==== SOURCE MATERIAL
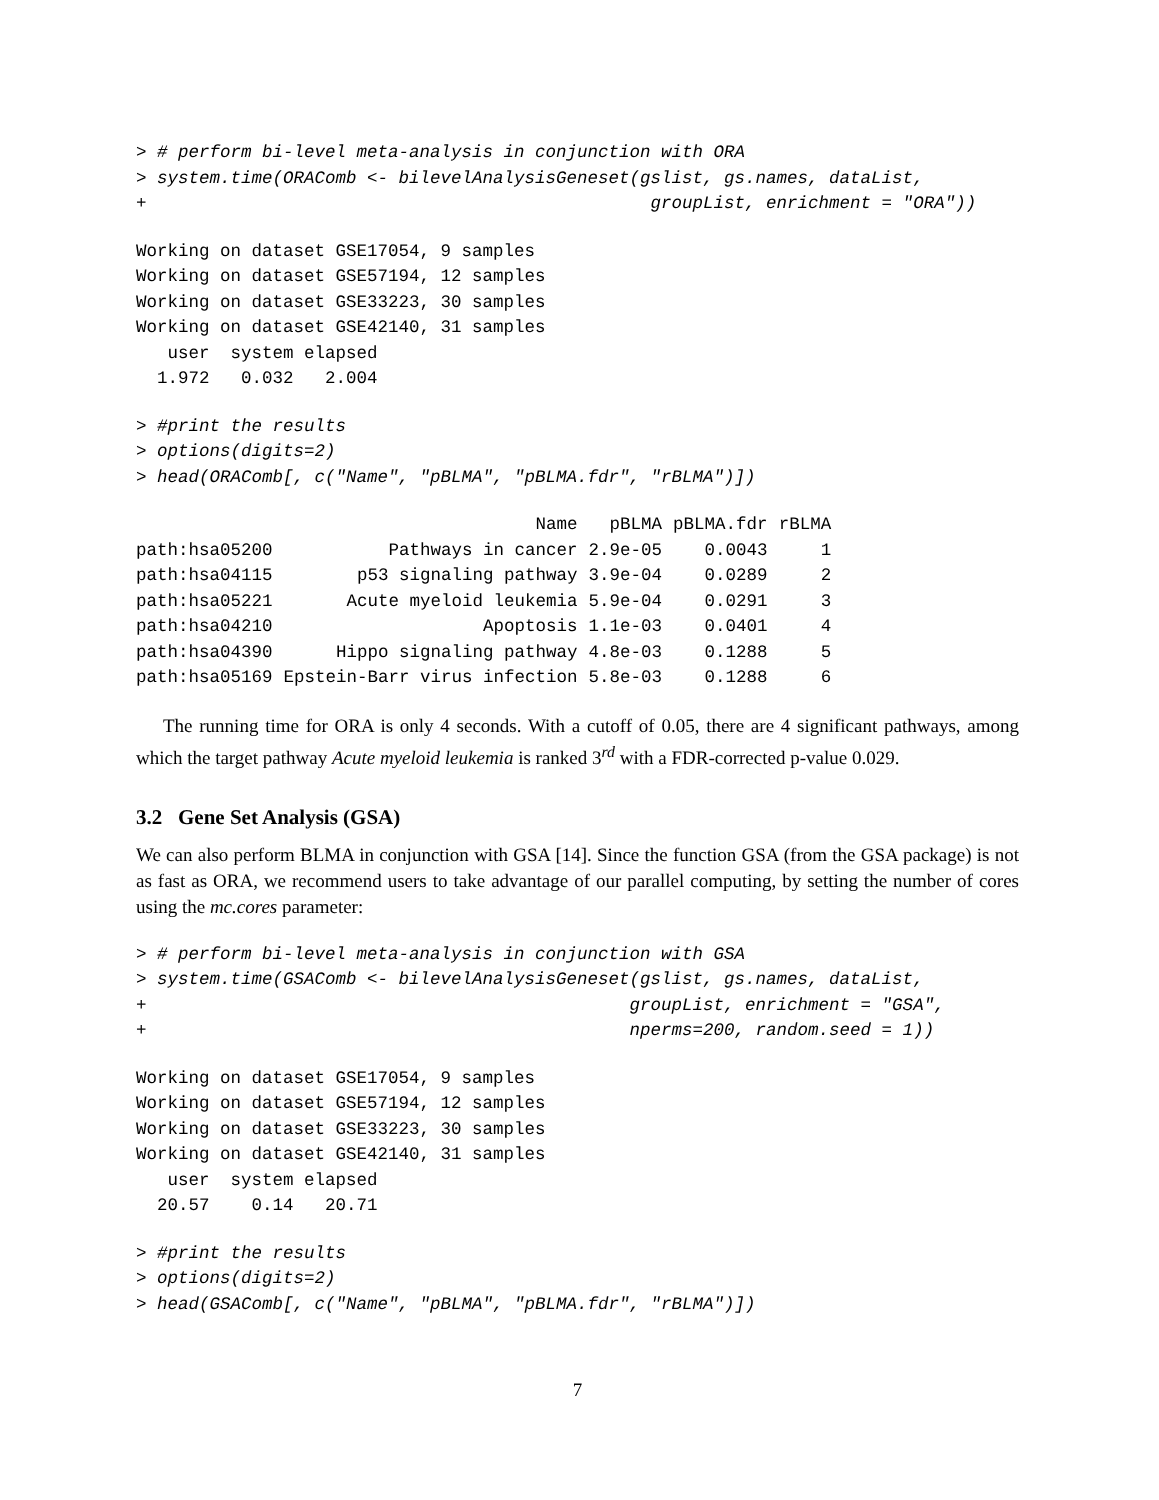> # perform bi-level meta-analysis in conjunction with ORA
> system.time(ORAComb <- bilevelAnalysisGeneset(gslist, gs.names, dataList,
+                                                groupList, enrichment = "ORA"))
Working on dataset GSE17054, 9 samples
Working on dataset GSE57194, 12 samples
Working on dataset GSE33223, 30 samples
Working on dataset GSE42140, 31 samples
   user  system elapsed
  1.972   0.032   2.004
> #print the results
> options(digits=2)
> head(ORAComb[, c("Name", "pBLMA", "pBLMA.fdr", "rBLMA")])
| | Name | pBLMA | pBLMA.fdr | rBLMA |
| --- | --- | --- | --- | --- |
| path:hsa05200 | Pathways in cancer | 2.9e-05 | 0.0043 | 1 |
| path:hsa04115 | p53 signaling pathway | 3.9e-04 | 0.0289 | 2 |
| path:hsa05221 | Acute myeloid leukemia | 5.9e-04 | 0.0291 | 3 |
| path:hsa04210 | Apoptosis | 1.1e-03 | 0.0401 | 4 |
| path:hsa04390 | Hippo signaling pathway | 4.8e-03 | 0.1288 | 5 |
| path:hsa05169 | Epstein-Barr virus infection | 5.8e-03 | 0.1288 | 6 |
The running time for ORA is only 4 seconds. With a cutoff of 0.05, there are 4 significant pathways, among which the target pathway Acute myeloid leukemia is ranked 3<sup>rd</sup> with a FDR-corrected p-value 0.029.
3.2 Gene Set Analysis (GSA)
We can also perform BLMA in conjunction with GSA [14]. Since the function GSA (from the GSA package) is not as fast as ORA, we recommend users to take advantage of our parallel computing, by setting the number of cores using the mc.cores parameter:
> # perform bi-level meta-analysis in conjunction with GSA
> system.time(GSAComb <- bilevelAnalysisGeneset(gslist, gs.names, dataList,
+                                              groupList, enrichment = "GSA",
+                                              nperms=200, random.seed = 1))
Working on dataset GSE17054, 9 samples
Working on dataset GSE57194, 12 samples
Working on dataset GSE33223, 30 samples
Working on dataset GSE42140, 31 samples
   user  system elapsed
  20.57    0.14   20.71
> #print the results
> options(digits=2)
> head(GSAComb[, c("Name", "pBLMA", "pBLMA.fdr", "rBLMA")])
7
========
WORK TO COMPLETE » What is needed is an exact copy of the lines above, from the one containing "The running time" through the one containing "random.seed = 1))", with nothing added.

PROBLEM SOLUTION »
The running time for ORA is only 4 seconds. With a cutoff of 0.05, there are 4 significant pathways, among which the target pathway Acute myeloid leukemia is ranked 3<sup>rd</sup> with a FDR-corrected p-value 0.029.
3.2 Gene Set Analysis (GSA)
We can also perform BLMA in conjunction with GSA [14]. Since the function GSA (from the GSA package) is not as fast as ORA, we recommend users to take advantage of our parallel computing, by setting the number of cores using the mc.cores parameter:
> # perform bi-level meta-analysis in conjunction with GSA
> system.time(GSAComb <- bilevelAnalysisGeneset(gslist, gs.names, dataList,
+                                              groupList, enrichment = "GSA",
+                                              nperms=200, random.seed = 1))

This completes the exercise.